To address these problems, there has been a lot of work on techniques for modelling the performance of parallel programs. However in order to get accurate results, solutions to date have typically required very detailed, complex models that take significant effort to develop and are very slow to run. Simpler and faster models do not usually give very accurate results, and in particular, are not sensitive to the effects of network contention, which can be quite significant for large numbers of processors and/or when the application requires large amounts of communication.
We have developed a new performance modelling system, called the Performance Evaluating Virtual Parallel Machine (PEVPM). Unlike previous techniques, the PEVPM system is relatively easy to use, inexpensive to apply and potentially very accurate. To accurately simulate the performance of the communications network of the parallel computer, including the effects of contention, PEVPM uses a new MPI communications benchmarking tool that we have developed, called MPIBench.
Currently, performance modelling using PEVPM requires some manual steps to develop a PEVPM performance model and then execute it using the Virtual Parallel Machine. Further work on this project is aiming to automate the procedure and to test and improve the accuracy of the system on a wider variety of parallel programs.
We are particularly aiming at developing a system that can use performance measurements on systems with small numbers of CPUs to accurately predict performance and scalability on large numbers of CPUs. This is the goal of the project that the PhD student will be working on.
There are two related components of the project that will be studied by researchers at the DHPC group at the University of Adelaide, and our collaborators at the Australian National Unversity:
Efficient Application Performance Modelling and Prediction for Cluster
Computers
This part of the project aims to develop tools and methodologies to accurately
predict the performance of MPI applications running on medium to large
scale clusters. The predictions will be based on an analysis of the
application's performance on a small-scale cluster. The project's
approach is to enhance and extend the MPIBench / PEVPM methodology,
making it easier to use by automating some of the steps that are
currently done manually, and developing tools to efficiently derive
performance models of an application executing on the cluster.

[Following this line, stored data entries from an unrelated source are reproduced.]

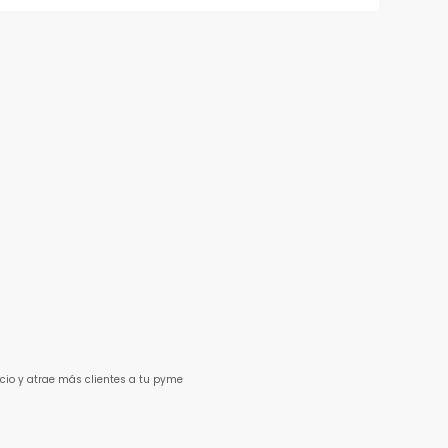
cio y atrae más clientes a tu pyme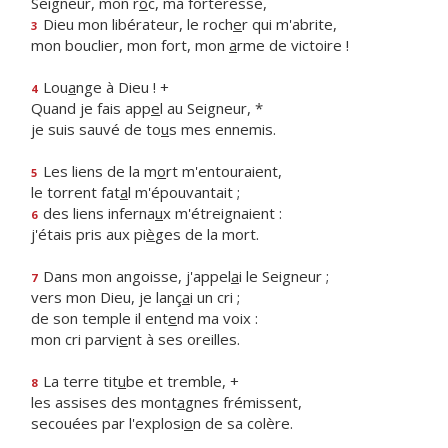
Seigneur, mon r
o
c, ma forteresse,
Dieu mon libérateur, le roch
e
r qui m'abrite,
3
mon bouclier, mon fort, mon
a
rme de victoire !
Lou
a
nge à Dieu ! +
4
Quand je fais app
e
l au Seigneur, *
je suis sauvé de to
u
s mes ennemis.
Les liens de la m
o
rt m'entouraient,
5
le torrent fat
a
l m'épouvantait ;
des liens inferna
u
x m'étreignaient :
6
j'étais pris aux pi
è
ges de la mort.
Dans mon angoisse, j'appel
a
i le Seigneur ;
7
vers mon Dieu, je lanç
a
i un cri ;
de son temple il ent
e
nd ma voix :
mon cri parvi
e
nt à ses oreilles.
La terre tit
u
be et tremble, +
8
les assises des mont
a
gnes frémissent,
secouées par l'explosi
o
n de sa colère.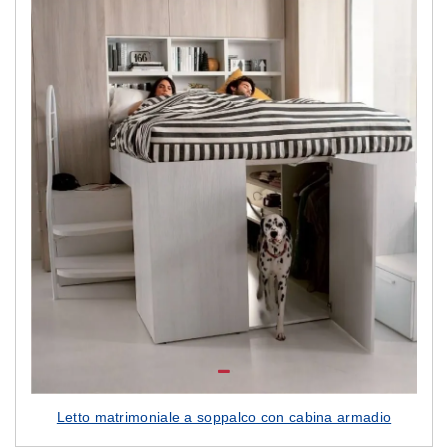
Letto matrimoniale a soppalco con cabina armadio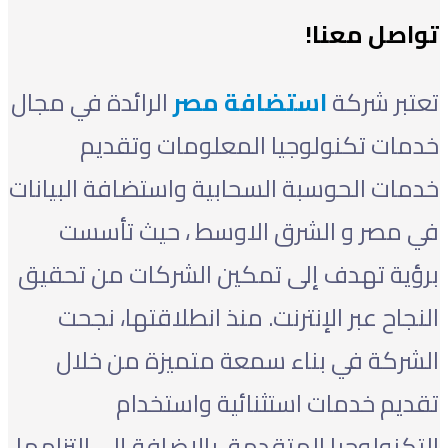
تواصل معنا!
تعتبر شركة
استضافة مصر
الرائدة في مجال
خدمات تكنولوجيا المعلومات وتقديم
خدمات الحوسبة السحابية واستضافة البيانات
في مصر و الشرق الاوسط ، حيث تأسست
برؤية تهدف إلى تمكين الشركات من تحقيق
النجاح عبر الإنترنت. منذ انطلاقتها، نجحت
الشركة في بناء سمعة متميزة من خلال
تقديم خدمات استثنائية واستخدام
التكنولوجيا المتقدمة، بالإضافة إلى التزامها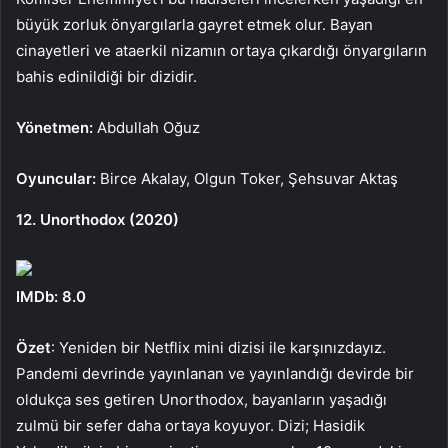
büyük zorluk önyargılarla gayret etmek olur. Bayan
cinayetleri ve ataerkil nizamın ortaya çıkardığı önyargıların
bahis edinildiği bir dizidir.
Yönetmen:
Abdullah Oğuz
Oyuncular:
Birce Akalay, Olgun Toker, Şehsuvar Aktaş
12. Unorthodox (2020)
IMDb: 8.0
Özet
: Yeniden bir Netflix mini dizisi ile karşınızdayız.
Pandemi devrinde yayınlanan ve yayınlandığı devirde bir
oldukça ses getiren Unorthodox, bayanların yaşadığı
zulmü bir sefer daha ortaya koyuyor. Dizi; Hasidik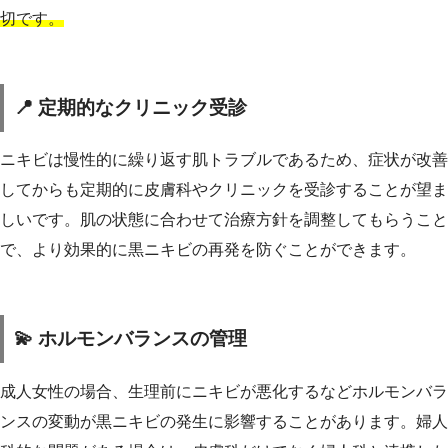
切です。
📍 定期的なクリニック受診
ニキビは慢性的に繰り返す肌トラブルであるため、症状が改善
してからも定期的に皮膚科やクリニックを受診することが望ま
しいです。肌の状態に合わせて治療方針を調整してもらうこと
で、より効果的に黒ニキビの再発を防ぐことができます。
💫 ホルモンバランスの管理
成人女性の場合、生理前にニキビが悪化するなどホルモンバラ
ンスの変動が黒ニキビの発生に影響することがあります。婦人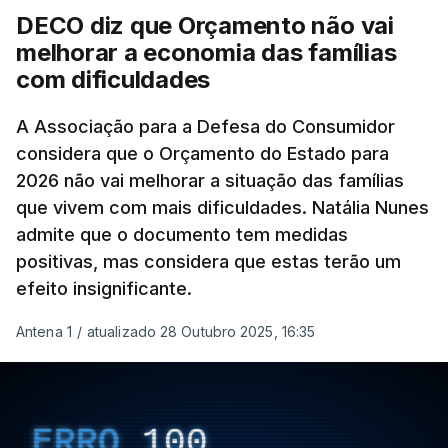
DECO diz que Orçamento não vai
melhorar a economia das famílias
com dificuldades
A Associação para a Defesa do Consumidor
considera que o Orçamento do Estado para
2026 não vai melhorar a situação das famílias
que vivem com mais dificuldades. Natália Nunes
admite que o documento tem medidas
positivas, mas considera que estas terão um
efeito insignificante.
Antena 1
/
atualizado 28 Outubro 2025, 16:35
ERRO
100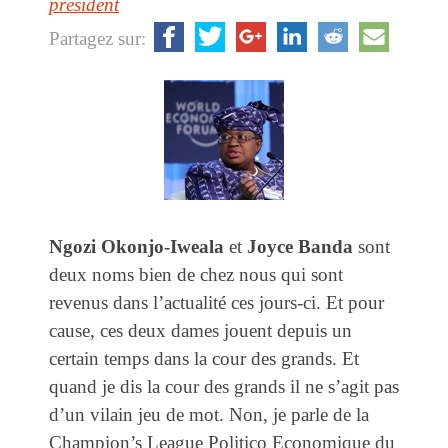
président
Partagez sur:
Ngozi Okonjo-Iweala
et
Joyce Banda
sont
deux noms bien de chez nous qui sont
revenus dans l’actualité ces jours-ci. Et pour
cause, ces deux dames jouent depuis un
certain temps dans la cour des grands. Et
quand je dis la cour des grands il ne s’agit pas
d’un vilain jeu de mot. Non, je parle de la
Champion’s League Politico Economique du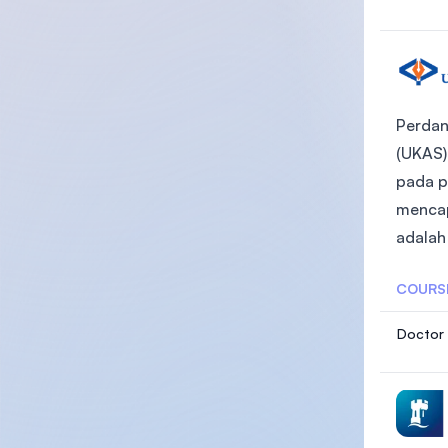
Perdan
(UKAS)
pada p
mencap
adalah
COURS
Doctor 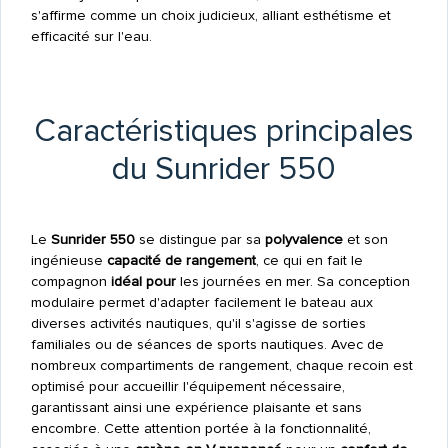
s'affirme comme un choix judicieux, alliant esthétisme et
efficacité sur l'eau.
Caractéristiques principales
du Sunrider 550
Le
Sunrider 550
se distingue par sa
polyvalence
et son
ingénieuse
capacité de rangement
, ce qui en fait le
compagnon
idéal pour
les journées en mer. Sa conception
modulaire permet d'adapter facilement le bateau aux
diverses activités nautiques, qu'il s'agisse de sorties
familiales ou de séances de sports nautiques. Avec de
nombreux compartiments de rangement, chaque recoin est
optimisé pour accueillir l'équipement nécessaire,
garantissant ainsi une expérience plaisante et sans
encombre. Cette attention portée à la fonctionnalité,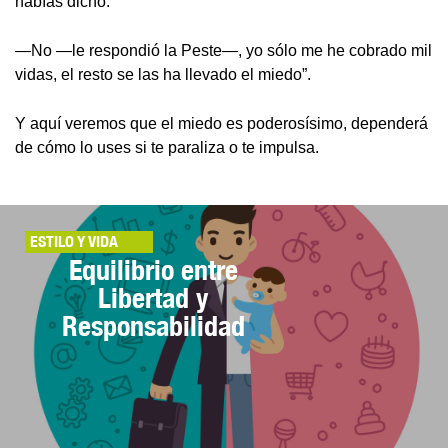
habías dicho.
—No —le respondió la Peste—, yo sólo me he cobrado mil
vidas, el resto se las ha llevado el miedo”.
Y aquí veremos que el miedo es poderosísimo, dependerá
de cómo lo uses si te paraliza o te impulsa.
ESTILO Y VIDA
Equilibrio entre
Libertad y
Responsabilidad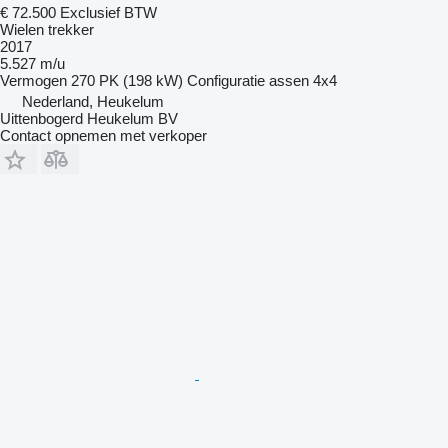
€ 72.500
Exclusief BTW
Wielen trekker
2017
5.527 m/u
Vermogen
270 PK (198 kW)
Configuratie assen
4x4
Nederland, Heukelum
Uittenbogerd Heukelum BV
Contact opnemen met verkoper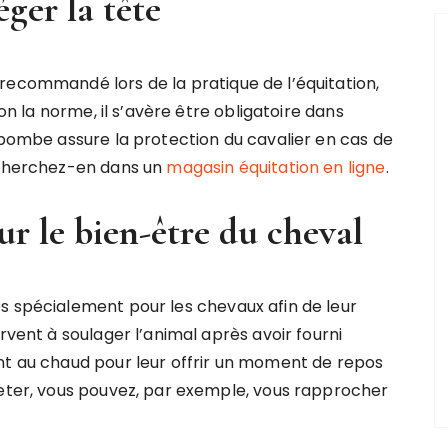
ger la tête
recommandé lors de la pratique de l’équitation,
lon la norme, il s’avère être obligatoire dans
 bombe assure la protection du cavalier en cas de
, cherchez-en dans un
magasin équitation en ligne
.
ur le bien-être du cheval
s spécialement pour les chevaux afin de leur
rvent à soulager l’animal après avoir fourni
nt au chaud pour leur offrir un moment de repos
heter, vous pouvez, par exemple, vous rapprocher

Improved Models of Cluster Networks
This part of the project aims to develop more accurate and sophisticated analytical
models of the communication performance of cluster networks. These
models will be based on fitting distributions of communication times
measured by MPIBench to standard probability distribution functions
used in network performance modelling. Provided the function is
carefully selected, and its parameters are accurately estimated, subtle
effects such as switch-level contention and the degree of CPU involvement
in communication can be modelled. Of key importance is modelling these
as a function of the cluster's size - this will enhance the MPIBench /
PEVPM methodology to make accurate predictions on large-scale clusters,
and also on clusters using next-generation networks.